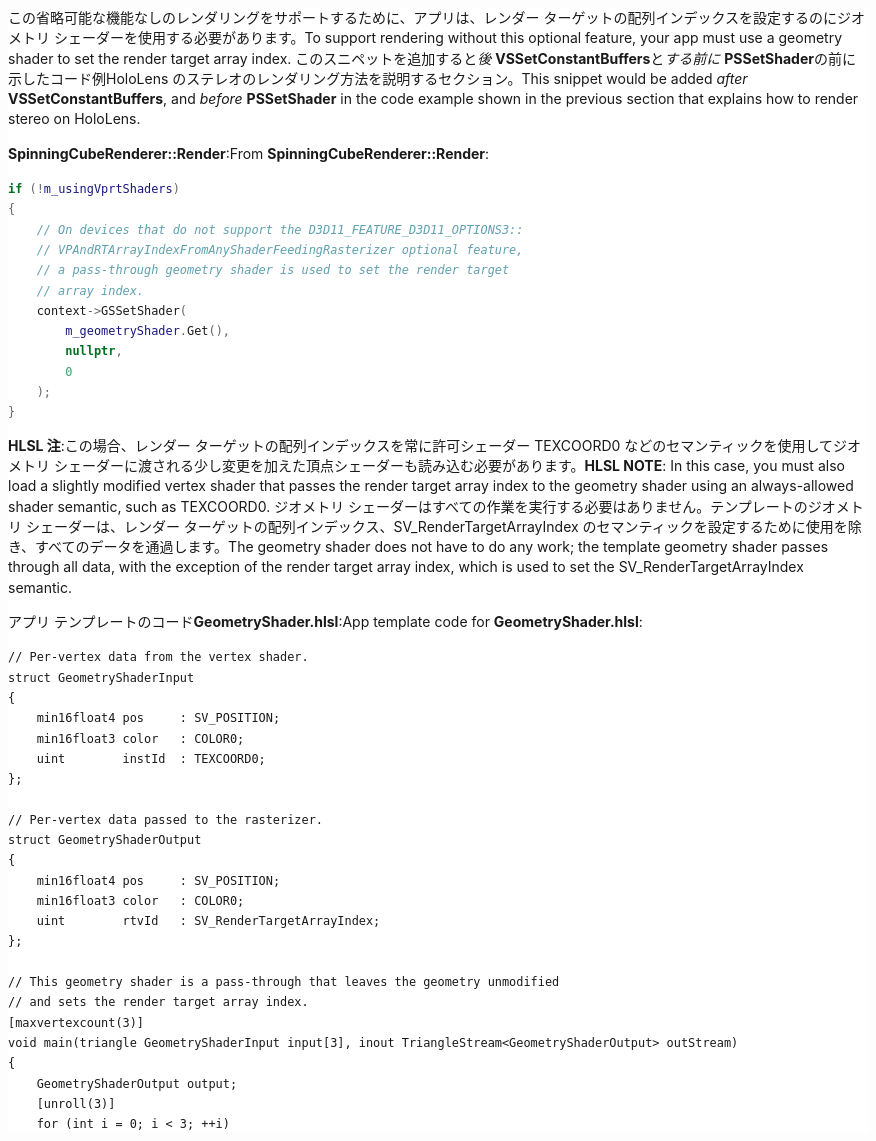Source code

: <span data-ttu-id="a44d5-235">この省略可能な機能なしのレンダリングをサポートするために、アプリは、レンダー ターゲットの配列インデックスを設定するのにジオメトリ シェーダーを使用する必要があります。</span><span class="sxs-lookup"><span data-stu-id="a44d5-235">To support rendering without this optional feature, your app must use a geometry shader to set the render target array index.</span></span> <span data-ttu-id="a44d5-236">このスニペットを追加すると*後* **VSSetConstantBuffers**と*する前に* **PSSetShader**の前に示したコード例HoloLens のステレオのレンダリング方法を説明するセクション。</span><span class="sxs-lookup"><span data-stu-id="a44d5-236">This snippet would be added *after* **VSSetConstantBuffers**, and *before* **PSSetShader** in the code example shown in the previous section that explains how to render stereo on HoloLens.</span></span>

<span data-ttu-id="a44d5-237">**SpinningCubeRenderer::Render**:</span><span class="sxs-lookup"><span data-stu-id="a44d5-237">From **SpinningCubeRenderer::Render**:</span></span>

```cpp
if (!m_usingVprtShaders)
{
    // On devices that do not support the D3D11_FEATURE_D3D11_OPTIONS3::
    // VPAndRTArrayIndexFromAnyShaderFeedingRasterizer optional feature,
    // a pass-through geometry shader is used to set the render target 
    // array index.
    context->GSSetShader(
        m_geometryShader.Get(),
        nullptr,
        0
    );
}
```

<span data-ttu-id="a44d5-238">**HLSL 注**:この場合、レンダー ターゲットの配列インデックスを常に許可シェーダー TEXCOORD0 などのセマンティックを使用してジオメトリ シェーダーに渡される少し変更を加えた頂点シェーダーも読み込む必要があります。</span><span class="sxs-lookup"><span data-stu-id="a44d5-238">**HLSL NOTE**: In this case, you must also load a slightly modified vertex shader that passes the render target array index to the geometry shader using an always-allowed shader semantic, such as TEXCOORD0.</span></span> <span data-ttu-id="a44d5-239">ジオメトリ シェーダーはすべての作業を実行する必要はありません。テンプレートのジオメトリ シェーダーは、レンダー ターゲットの配列インデックス、SV_RenderTargetArrayIndex のセマンティックを設定するために使用を除き、すべてのデータを通過します。</span><span class="sxs-lookup"><span data-stu-id="a44d5-239">The geometry shader does not have to do any work; the template geometry shader passes through all data, with the exception of the render target array index, which is used to set the SV_RenderTargetArrayIndex semantic.</span></span>

<span data-ttu-id="a44d5-240">アプリ テンプレートのコード**GeometryShader.hlsl**:</span><span class="sxs-lookup"><span data-stu-id="a44d5-240">App template code for **GeometryShader.hlsl**:</span></span>

```HLSL
// Per-vertex data from the vertex shader.
struct GeometryShaderInput
{
    min16float4 pos     : SV_POSITION;
    min16float3 color   : COLOR0;
    uint        instId  : TEXCOORD0;
};

// Per-vertex data passed to the rasterizer.
struct GeometryShaderOutput
{
    min16float4 pos     : SV_POSITION;
    min16float3 color   : COLOR0;
    uint        rtvId   : SV_RenderTargetArrayIndex;
};

// This geometry shader is a pass-through that leaves the geometry unmodified 
// and sets the render target array index.
[maxvertexcount(3)]
void main(triangle GeometryShaderInput input[3], inout TriangleStream<GeometryShaderOutput> outStream)
{
    GeometryShaderOutput output;
    [unroll(3)]
    for (int i = 0; i < 3; ++i)
```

++++++

→ Action item: Give the data again exactly as written, with all pictures left out.

→ Result for this task:
Source code

: <span data-ttu-id="a44d5-235">この省略可能な機能なしのレンダリングをサポートするために、アプリは、レンダー ターゲットの配列インデックスを設定するのにジオメトリ シェーダーを使用する必要があります。</span><span class="sxs-lookup"><span data-stu-id="a44d5-235">To support rendering without this optional feature, your app must use a geometry shader to set the render target array index.</span></span> <span data-ttu-id="a44d5-236">このスニペットを追加すると*後* **VSSetConstantBuffers**と*する前に* **PSSetShader**の前に示したコード例HoloLens のステレオのレンダリング方法を説明するセクション。</span><span class="sxs-lookup"><span data-stu-id="a44d5-236">This snippet would be added *after* **VSSetConstantBuffers**, and *before* **PSSetShader** in the code example shown in the previous section that explains how to render stereo on HoloLens.</span></span>

<span data-ttu-id="a44d5-237">**SpinningCubeRenderer::Render**:</span><span class="sxs-lookup"><span data-stu-id="a44d5-237">From **SpinningCubeRenderer::Render**:</span></span>

```cpp
if (!m_usingVprtShaders)
{
    // On devices that do not support the D3D11_FEATURE_D3D11_OPTIONS3::
    // VPAndRTArrayIndexFromAnyShaderFeedingRasterizer optional feature,
    // a pass-through geometry shader is used to set the render target 
    // array index.
    context->GSSetShader(
        m_geometryShader.Get(),
        nullptr,
        0
    );
}
```

<span data-ttu-id="a44d5-238">**HLSL 注**:この場合、レンダー ターゲットの配列インデックスを常に許可シェーダー TEXCOORD0 などのセマンティックを使用してジオメトリ シェーダーに渡される少し変更を加えた頂点シェーダーも読み込む必要があります。</span><span class="sxs-lookup"><span data-stu-id="a44d5-238">**HLSL NOTE**: In this case, you must also load a slightly modified vertex shader that passes the render target array index to the geometry shader using an always-allowed shader semantic, such as TEXCOORD0.</span></span> <span data-ttu-id="a44d5-239">ジオメトリ シェーダーはすべての作業を実行する必要はありません。テンプレートのジオメトリ シェーダーは、レンダー ターゲットの配列インデックス、SV_RenderTargetArrayIndex のセマンティックを設定するために使用を除き、すべてのデータを通過します。</span><span class="sxs-lookup"><span data-stu-id="a44d5-239">The geometry shader does not have to do any work; the template geometry shader passes through all data, with the exception of the render target array index, which is used to set the SV_RenderTargetArrayIndex semantic.</span></span>

<span data-ttu-id="a44d5-240">アプリ テンプレートのコード**GeometryShader.hlsl**:</span><span class="sxs-lookup"><span data-stu-id="a44d5-240">App template code for **GeometryShader.hlsl**:</span></span>

```HLSL
// Per-vertex data from the vertex shader.
struct GeometryShaderInput
{
    min16float4 pos     : SV_POSITION;
    min16float3 color   : COLOR0;
    uint        instId  : TEXCOORD0;
};

// Per-vertex data passed to the rasterizer.
struct GeometryShaderOutput
{
    min16float4 pos     : SV_POSITION;
    min16float3 color   : COLOR0;
    uint        rtvId   : SV_RenderTargetArrayIndex;
};

// This geometry shader is a pass-through that leaves the geometry unmodified 
// and sets the render target array index.
[maxvertexcount(3)]
void main(triangle GeometryShaderInput input[3], inout TriangleStream<GeometryShaderOutput> outStream)
{
    GeometryShaderOutput output;
    [unroll(3)]
    for (int i = 0; i < 3; ++i)
```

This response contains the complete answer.